To wire IC 4013 as a Frequency divider all we have to do is wire the complement pin Q’ to the data input D of the flip flops. The feedback signal of the complement Q pin to the data input divides the clock signal frequency by half. Lets take a look at how the feedback works as a frequency divider.
At the beginning Clock signal and the Q output of the D-type are logic 0. Q’ is the complement output of Q pin so at this case the Q’ pin will be of logic 1. Feedback from Q’ to Data D will make the input pin high. The arrival of first rising edge transfers the logic state at D to the Q pin and this in turn makes the pin goes high. High signal at the Q pin in turn makes the Q’ pin to go low.

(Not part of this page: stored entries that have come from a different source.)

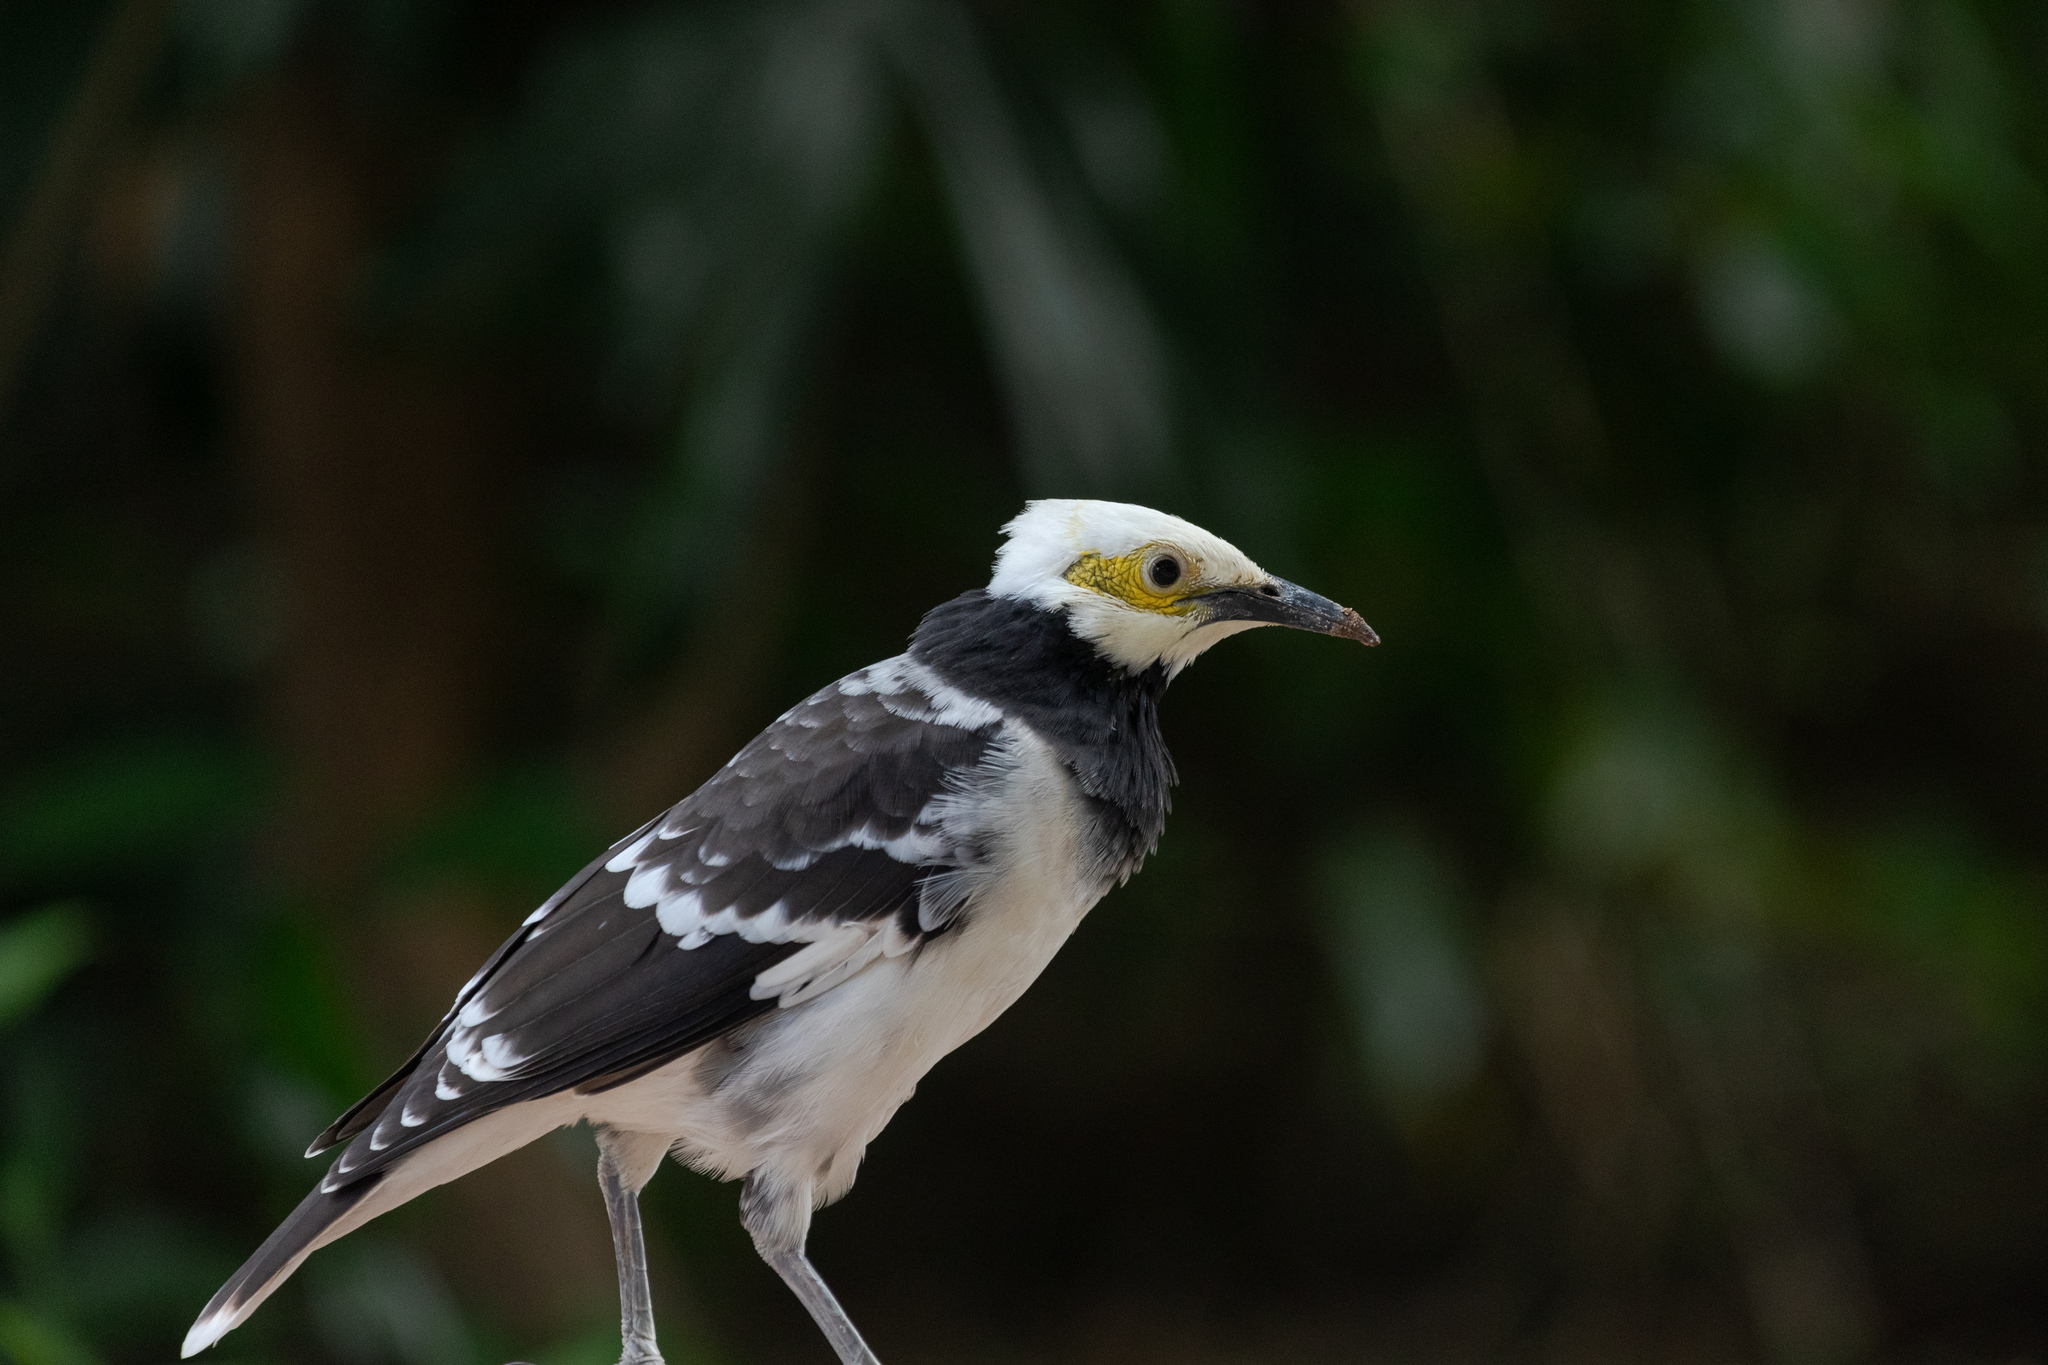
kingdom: Animalia
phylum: Chordata
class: Aves
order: Passeriformes
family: Sturnidae
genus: Gracupica
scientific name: Gracupica nigricollis
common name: Black-collared starling
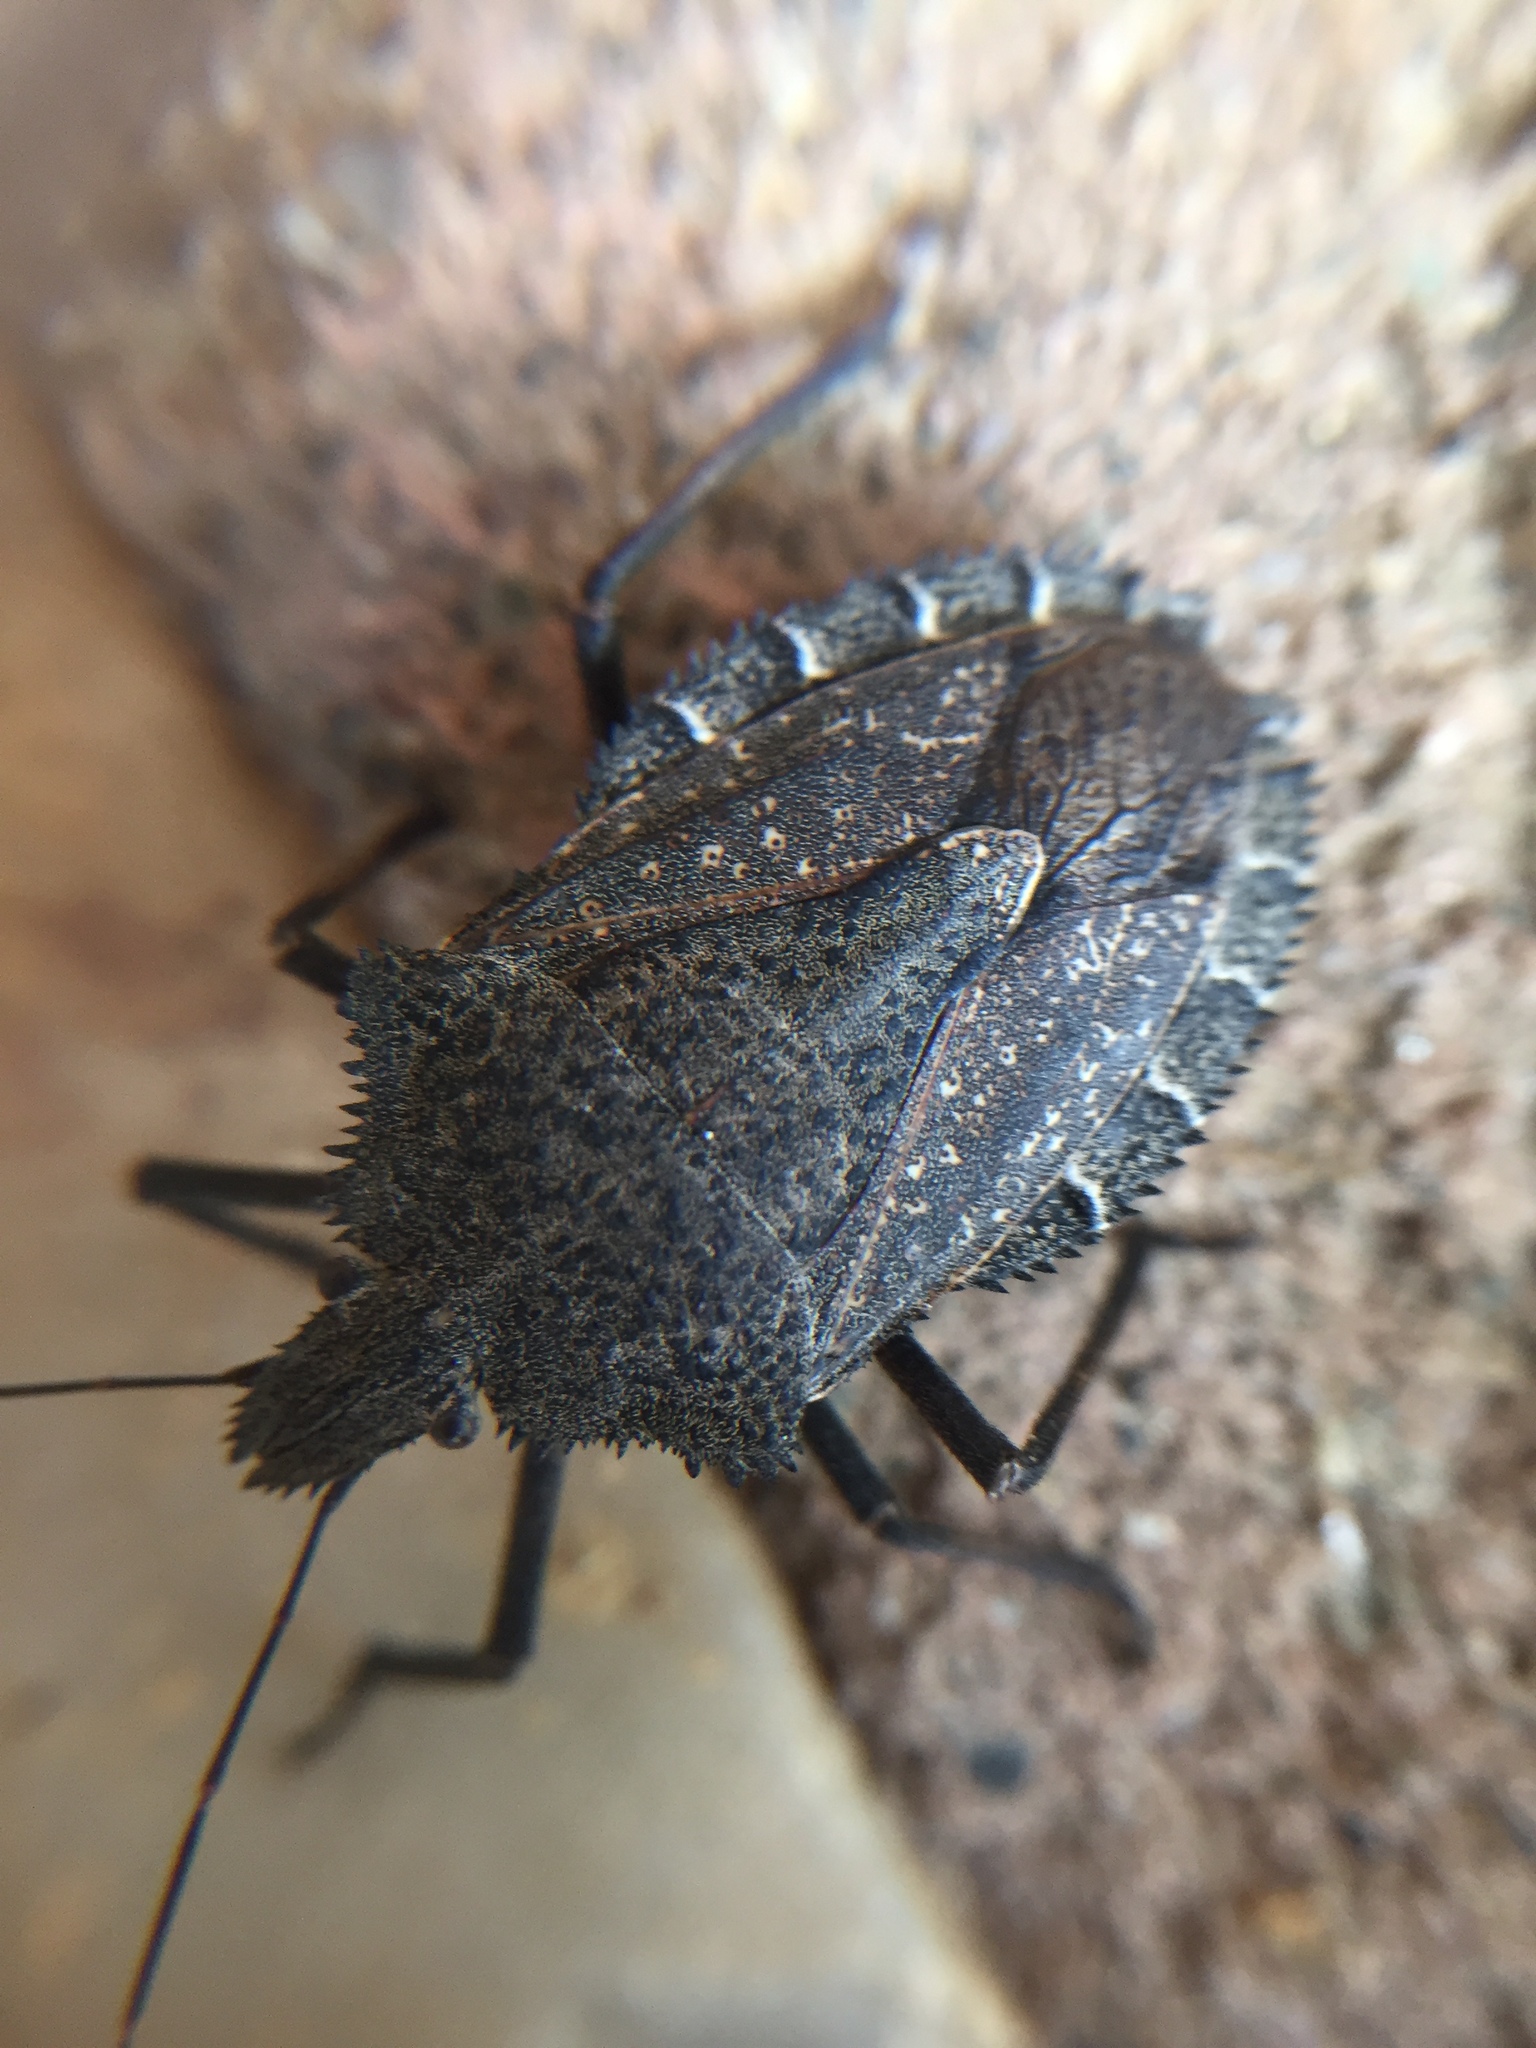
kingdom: Animalia
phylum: Arthropoda
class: Insecta
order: Hemiptera
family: Pentatomidae
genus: Mustha
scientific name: Mustha spinosula
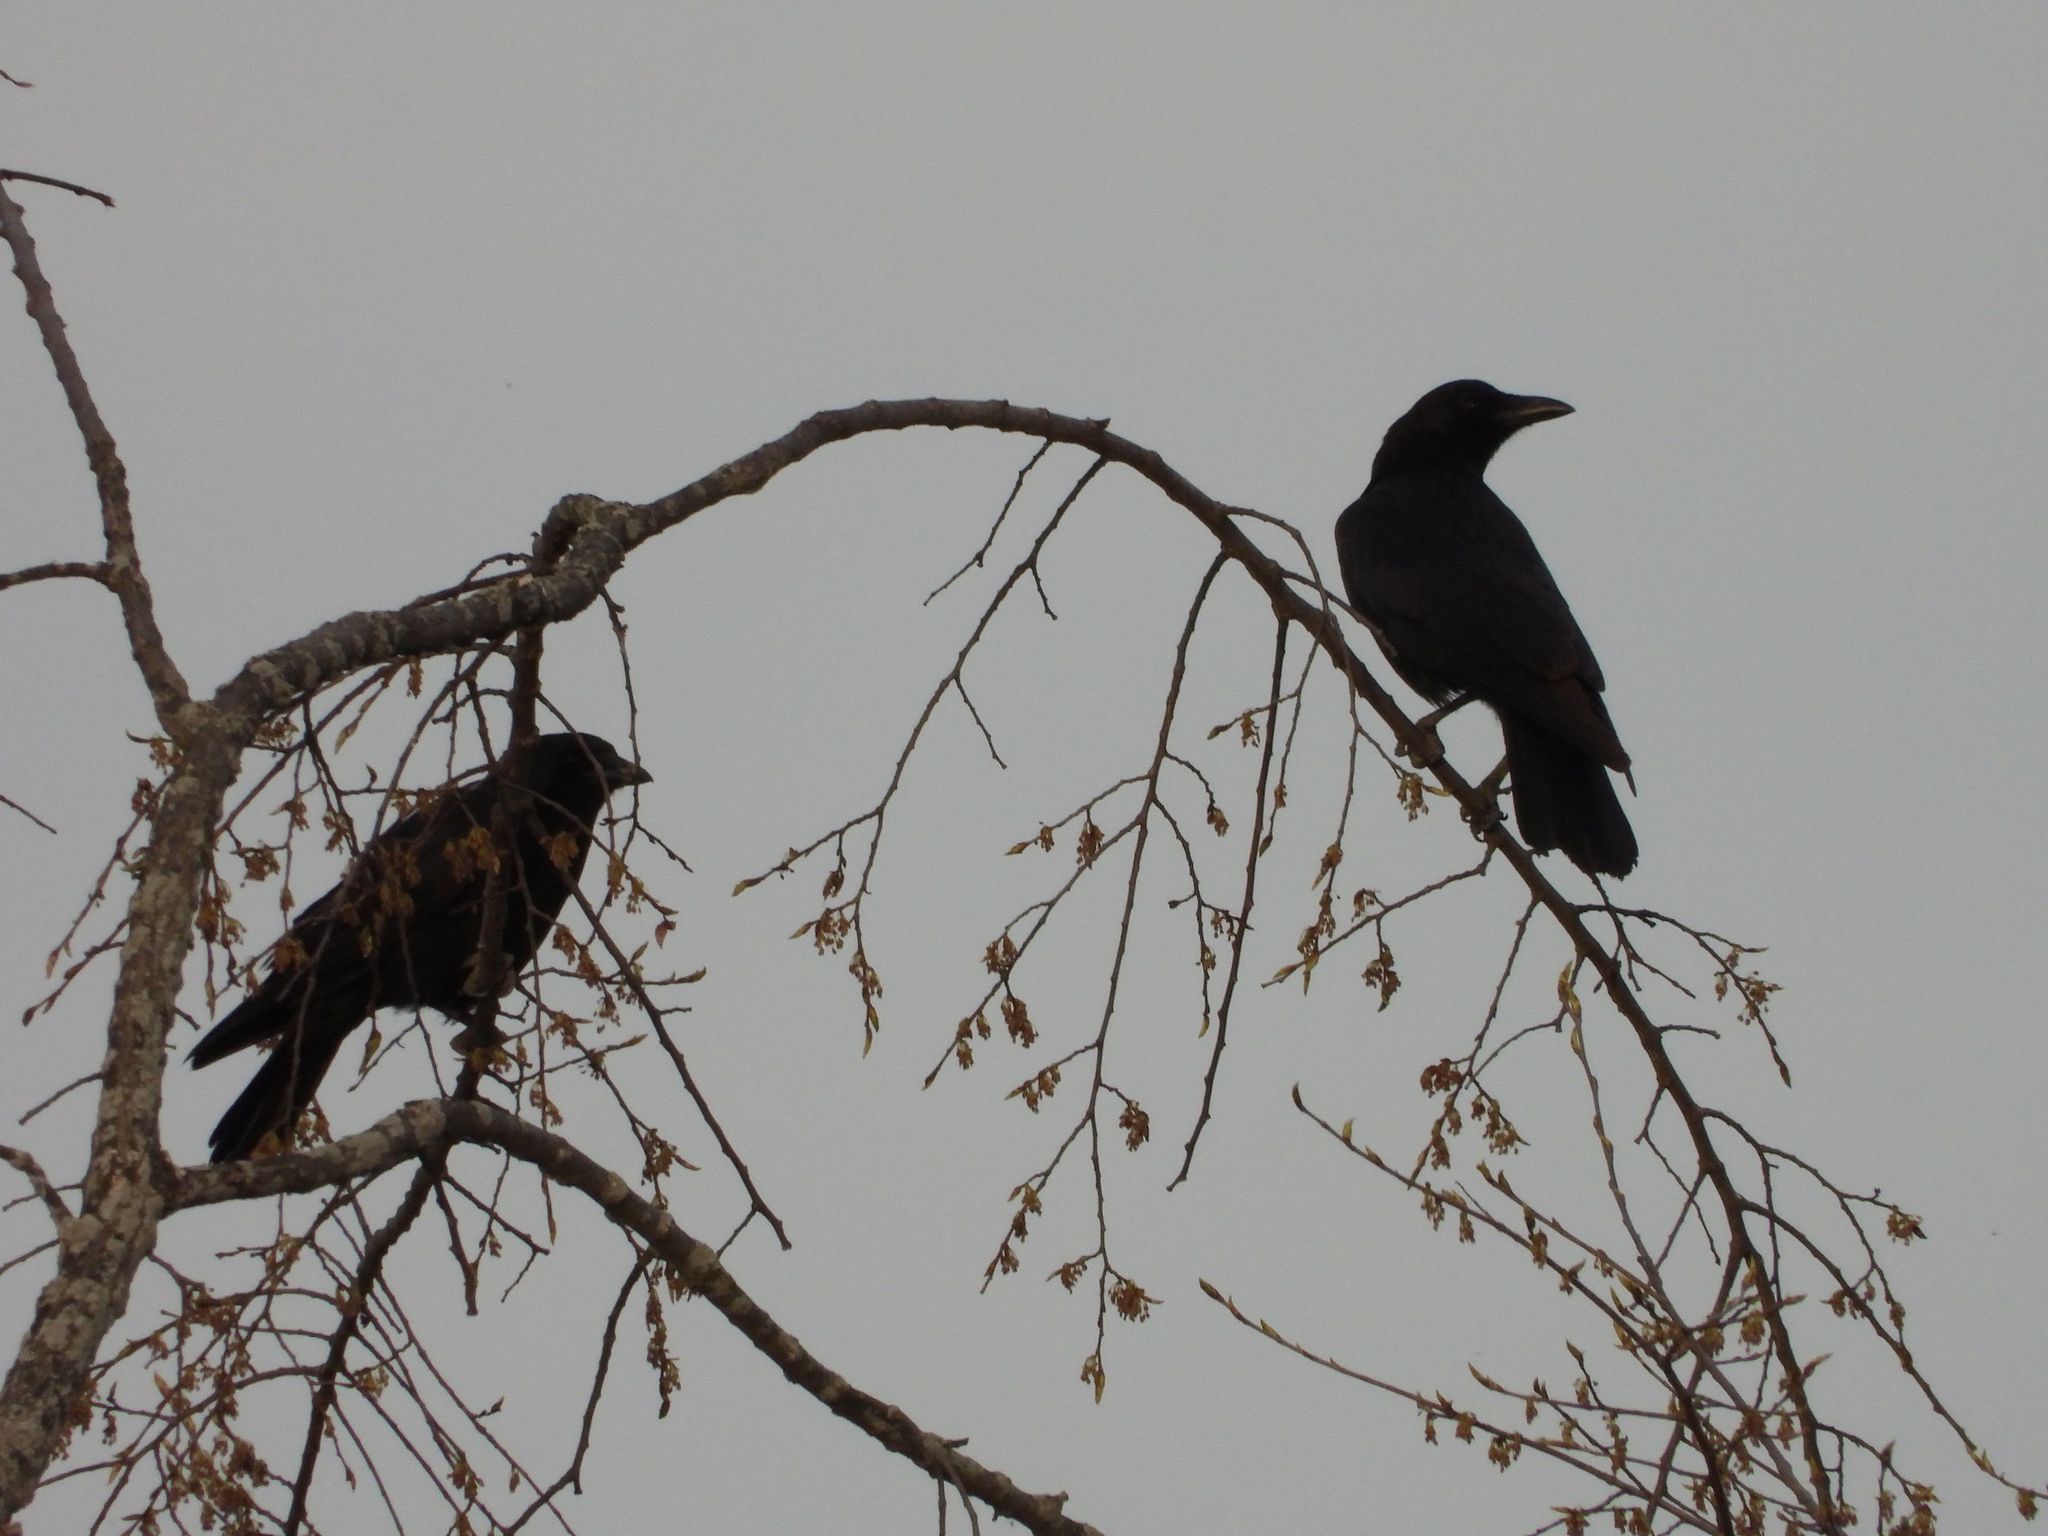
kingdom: Animalia
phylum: Chordata
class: Aves
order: Passeriformes
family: Corvidae
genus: Corvus
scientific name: Corvus brachyrhynchos
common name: American crow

The arrival of second edge makes the D low since the current state of Q’ is fed back to it. This makes the Q pin to low state and Q’ to high state. Thus the cycle continues with the following rising edges as the number of output pulses is divided by two compared the number of input pulses and a frequency of F/2 is obtained.
Connecting the next Flip flop in such a way will give a signal of F/4 of the original frequency of the pulse obtained from the Astable Multivibrator. Thus we can obtain F/8, F/16 signals by connecting the Flips Flops in continuous sequence.